▶ Aim
Copy every line of the following data verbatim, preserving its order and wording.

[Dataset records]
───

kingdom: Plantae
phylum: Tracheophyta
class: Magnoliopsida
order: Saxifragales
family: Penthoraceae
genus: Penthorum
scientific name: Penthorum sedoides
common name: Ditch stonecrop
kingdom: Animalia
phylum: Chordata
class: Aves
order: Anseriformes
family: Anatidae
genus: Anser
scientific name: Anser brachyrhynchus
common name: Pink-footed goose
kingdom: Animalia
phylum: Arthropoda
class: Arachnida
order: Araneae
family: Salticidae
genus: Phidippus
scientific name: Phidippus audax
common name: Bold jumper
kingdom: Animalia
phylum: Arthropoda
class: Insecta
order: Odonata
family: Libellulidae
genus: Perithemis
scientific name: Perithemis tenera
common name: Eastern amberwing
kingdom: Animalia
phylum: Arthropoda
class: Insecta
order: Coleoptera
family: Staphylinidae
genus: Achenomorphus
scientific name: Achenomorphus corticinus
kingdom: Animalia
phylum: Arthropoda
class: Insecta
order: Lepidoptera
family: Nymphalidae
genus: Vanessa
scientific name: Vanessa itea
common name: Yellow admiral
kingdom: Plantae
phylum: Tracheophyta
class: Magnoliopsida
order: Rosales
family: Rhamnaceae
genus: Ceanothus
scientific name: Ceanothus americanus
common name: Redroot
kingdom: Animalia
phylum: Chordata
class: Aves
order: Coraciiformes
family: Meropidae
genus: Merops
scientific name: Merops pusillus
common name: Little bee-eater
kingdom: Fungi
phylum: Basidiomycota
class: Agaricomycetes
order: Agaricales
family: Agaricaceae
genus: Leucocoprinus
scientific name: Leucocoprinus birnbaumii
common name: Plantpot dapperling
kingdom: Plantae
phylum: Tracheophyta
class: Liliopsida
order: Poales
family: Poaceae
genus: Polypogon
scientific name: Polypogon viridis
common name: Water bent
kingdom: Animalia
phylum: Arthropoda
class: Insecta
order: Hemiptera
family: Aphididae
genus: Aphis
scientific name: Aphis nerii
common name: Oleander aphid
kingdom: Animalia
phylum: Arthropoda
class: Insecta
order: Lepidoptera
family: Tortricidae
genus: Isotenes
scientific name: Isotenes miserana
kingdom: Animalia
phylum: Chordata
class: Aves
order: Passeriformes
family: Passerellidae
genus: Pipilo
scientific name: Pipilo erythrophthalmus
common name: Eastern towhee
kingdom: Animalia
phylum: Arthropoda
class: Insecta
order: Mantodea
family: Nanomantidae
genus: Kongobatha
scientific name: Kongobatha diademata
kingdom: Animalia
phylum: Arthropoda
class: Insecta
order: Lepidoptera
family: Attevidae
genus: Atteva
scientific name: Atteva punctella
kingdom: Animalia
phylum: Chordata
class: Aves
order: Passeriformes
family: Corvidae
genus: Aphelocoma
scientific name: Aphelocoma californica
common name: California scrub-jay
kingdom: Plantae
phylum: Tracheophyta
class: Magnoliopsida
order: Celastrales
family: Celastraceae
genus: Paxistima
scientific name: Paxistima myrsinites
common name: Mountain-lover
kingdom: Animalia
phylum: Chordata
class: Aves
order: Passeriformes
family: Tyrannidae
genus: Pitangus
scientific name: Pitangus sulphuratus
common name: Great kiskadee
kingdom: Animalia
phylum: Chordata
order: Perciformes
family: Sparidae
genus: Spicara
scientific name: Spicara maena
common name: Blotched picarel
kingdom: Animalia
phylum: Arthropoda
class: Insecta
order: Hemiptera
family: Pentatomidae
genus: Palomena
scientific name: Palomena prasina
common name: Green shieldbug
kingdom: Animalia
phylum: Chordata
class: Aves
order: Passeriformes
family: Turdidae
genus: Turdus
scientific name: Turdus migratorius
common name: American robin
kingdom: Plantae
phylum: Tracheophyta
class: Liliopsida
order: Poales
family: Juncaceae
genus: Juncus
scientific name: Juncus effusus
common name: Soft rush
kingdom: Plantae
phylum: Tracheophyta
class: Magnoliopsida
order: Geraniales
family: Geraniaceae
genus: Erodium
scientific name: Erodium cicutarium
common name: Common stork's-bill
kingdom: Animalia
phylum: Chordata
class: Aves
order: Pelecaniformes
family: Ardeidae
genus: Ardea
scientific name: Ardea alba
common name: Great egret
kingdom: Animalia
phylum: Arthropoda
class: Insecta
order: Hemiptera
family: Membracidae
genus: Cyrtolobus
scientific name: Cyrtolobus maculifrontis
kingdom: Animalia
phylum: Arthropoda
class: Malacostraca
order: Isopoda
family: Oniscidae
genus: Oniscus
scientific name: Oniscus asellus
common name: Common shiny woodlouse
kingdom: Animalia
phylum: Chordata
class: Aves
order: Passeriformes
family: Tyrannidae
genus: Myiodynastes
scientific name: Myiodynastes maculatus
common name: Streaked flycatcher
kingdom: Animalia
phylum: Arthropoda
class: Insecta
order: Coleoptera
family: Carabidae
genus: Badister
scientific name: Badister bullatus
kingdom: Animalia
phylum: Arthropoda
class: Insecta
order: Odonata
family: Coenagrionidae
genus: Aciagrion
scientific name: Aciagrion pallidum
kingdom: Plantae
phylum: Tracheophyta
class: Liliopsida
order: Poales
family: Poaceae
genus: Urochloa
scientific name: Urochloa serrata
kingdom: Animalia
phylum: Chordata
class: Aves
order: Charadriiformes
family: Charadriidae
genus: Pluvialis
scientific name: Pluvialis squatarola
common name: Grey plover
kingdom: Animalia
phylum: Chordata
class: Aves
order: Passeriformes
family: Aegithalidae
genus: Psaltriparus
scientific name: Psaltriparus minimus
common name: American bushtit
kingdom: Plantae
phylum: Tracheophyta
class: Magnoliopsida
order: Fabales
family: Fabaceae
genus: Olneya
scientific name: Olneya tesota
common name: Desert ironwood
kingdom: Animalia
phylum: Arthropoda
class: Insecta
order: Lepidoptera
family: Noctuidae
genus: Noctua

───

▶ Reply
kingdom: Plantae
phylum: Tracheophyta
class: Magnoliopsida
order: Saxifragales
family: Penthoraceae
genus: Penthorum
scientific name: Penthorum sedoides
common name: Ditch stonecrop
kingdom: Animalia
phylum: Chordata
class: Aves
order: Anseriformes
family: Anatidae
genus: Anser
scientific name: Anser brachyrhynchus
common name: Pink-footed goose
kingdom: Animalia
phylum: Arthropoda
class: Arachnida
order: Araneae
family: Salticidae
genus: Phidippus
scientific name: Phidippus audax
common name: Bold jumper
kingdom: Animalia
phylum: Arthropoda
class: Insecta
order: Odonata
family: Libellulidae
genus: Perithemis
scientific name: Perithemis tenera
common name: Eastern amberwing
kingdom: Animalia
phylum: Arthropoda
class: Insecta
order: Coleoptera
family: Staphylinidae
genus: Achenomorphus
scientific name: Achenomorphus corticinus
kingdom: Animalia
phylum: Arthropoda
class: Insecta
order: Lepidoptera
family: Nymphalidae
genus: Vanessa
scientific name: Vanessa itea
common name: Yellow admiral
kingdom: Plantae
phylum: Tracheophyta
class: Magnoliopsida
order: Rosales
family: Rhamnaceae
genus: Ceanothus
scientific name: Ceanothus americanus
common name: Redroot
kingdom: Animalia
phylum: Chordata
class: Aves
order: Coraciiformes
family: Meropidae
genus: Merops
scientific name: Merops pusillus
common name: Little bee-eater
kingdom: Fungi
phylum: Basidiomycota
class: Agaricomycetes
order: Agaricales
family: Agaricaceae
genus: Leucocoprinus
scientific name: Leucocoprinus birnbaumii
common name: Plantpot dapperling
kingdom: Plantae
phylum: Tracheophyta
class: Liliopsida
order: Poales
family: Poaceae
genus: Polypogon
scientific name: Polypogon viridis
common name: Water bent
kingdom: Animalia
phylum: Arthropoda
class: Insecta
order: Hemiptera
family: Aphididae
genus: Aphis
scientific name: Aphis nerii
common name: Oleander aphid
kingdom: Animalia
phylum: Arthropoda
class: Insecta
order: Lepidoptera
family: Tortricidae
genus: Isotenes
scientific name: Isotenes miserana
kingdom: Animalia
phylum: Chordata
class: Aves
order: Passeriformes
family: Passerellidae
genus: Pipilo
scientific name: Pipilo erythrophthalmus
common name: Eastern towhee
kingdom: Animalia
phylum: Arthropoda
class: Insecta
order: Mantodea
family: Nanomantidae
genus: Kongobatha
scientific name: Kongobatha diademata
kingdom: Animalia
phylum: Arthropoda
class: Insecta
order: Lepidoptera
family: Attevidae
genus: Atteva
scientific name: Atteva punctella
kingdom: Animalia
phylum: Chordata
class: Aves
order: Passeriformes
family: Corvidae
genus: Aphelocoma
scientific name: Aphelocoma californica
common name: California scrub-jay
kingdom: Plantae
phylum: Tracheophyta
class: Magnoliopsida
order: Celastrales
family: Celastraceae
genus: Paxistima
scientific name: Paxistima myrsinites
common name: Mountain-lover
kingdom: Animalia
phylum: Chordata
class: Aves
order: Passeriformes
family: Tyrannidae
genus: Pitangus
scientific name: Pitangus sulphuratus
common name: Great kiskadee
kingdom: Animalia
phylum: Chordata
order: Perciformes
family: Sparidae
genus: Spicara
scientific name: Spicara maena
common name: Blotched picarel
kingdom: Animalia
phylum: Arthropoda
class: Insecta
order: Hemiptera
family: Pentatomidae
genus: Palomena
scientific name: Palomena prasina
common name: Green shieldbug
kingdom: Animalia
phylum: Chordata
class: Aves
order: Passeriformes
family: Turdidae
genus: Turdus
scientific name: Turdus migratorius
common name: American robin
kingdom: Plantae
phylum: Tracheophyta
class: Liliopsida
order: Poales
family: Juncaceae
genus: Juncus
scientific name: Juncus effusus
common name: Soft rush
kingdom: Plantae
phylum: Tracheophyta
class: Magnoliopsida
order: Geraniales
family: Geraniaceae
genus: Erodium
scientific name: Erodium cicutarium
common name: Common stork's-bill
kingdom: Animalia
phylum: Chordata
class: Aves
order: Pelecaniformes
family: Ardeidae
genus: Ardea
scientific name: Ardea alba
common name: Great egret
kingdom: Animalia
phylum: Arthropoda
class: Insecta
order: Hemiptera
family: Membracidae
genus: Cyrtolobus
scientific name: Cyrtolobus maculifrontis
kingdom: Animalia
phylum: Arthropoda
class: Malacostraca
order: Isopoda
family: Oniscidae
genus: Oniscus
scientific name: Oniscus asellus
common name: Common shiny woodlouse
kingdom: Animalia
phylum: Chordata
class: Aves
order: Passeriformes
family: Tyrannidae
genus: Myiodynastes
scientific name: Myiodynastes maculatus
common name: Streaked flycatcher
kingdom: Animalia
phylum: Arthropoda
class: Insecta
order: Coleoptera
family: Carabidae
genus: Badister
scientific name: Badister bullatus
kingdom: Animalia
phylum: Arthropoda
class: Insecta
order: Odonata
family: Coenagrionidae
genus: Aciagrion
scientific name: Aciagrion pallidum
kingdom: Plantae
phylum: Tracheophyta
class: Liliopsida
order: Poales
family: Poaceae
genus: Urochloa
scientific name: Urochloa serrata
kingdom: Animalia
phylum: Chordata
class: Aves
order: Charadriiformes
family: Charadriidae
genus: Pluvialis
scientific name: Pluvialis squatarola
common name: Grey plover
kingdom: Animalia
phylum: Chordata
class: Aves
order: Passeriformes
family: Aegithalidae
genus: Psaltriparus
scientific name: Psaltriparus minimus
common name: American bushtit
kingdom: Plantae
phylum: Tracheophyta
class: Magnoliopsida
order: Fabales
family: Fabaceae
genus: Olneya
scientific name: Olneya tesota
common name: Desert ironwood
kingdom: Animalia
phylum: Arthropoda
class: Insecta
order: Lepidoptera
family: Noctuidae
genus: Noctua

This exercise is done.